(TRY IT) Could you give back the records exactly, taking out the pictures?

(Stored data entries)
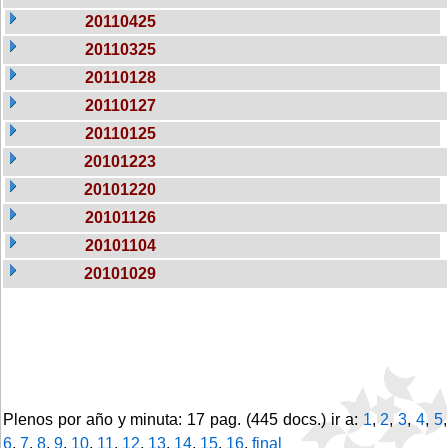
20110425
20110325
20110128
20110127
20110125
20101223
20101220
20101126
20101104
20101029
Plenos por año y minuta: 17 pag. (445 docs.) ir a:
1
,
2
,
3
,
4
,
5
,
6
,
7
,
8
,
9
,
10
,
11
,
12
,
13
,
14
,
15
,
16
,
final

(FINISHED TASK)
20110425
20110325
20110128
20110127
20110125
20101223
20101220
20101126
20101104
20101029
Plenos por año y minuta: 17 pag. (445 docs.) ir a:
1
,
2
,
3
,
4
,
5
,
6
,
7
,
8
,
9
,
10
,
11
,
12
,
13
,
14
,
15
,
16
,
final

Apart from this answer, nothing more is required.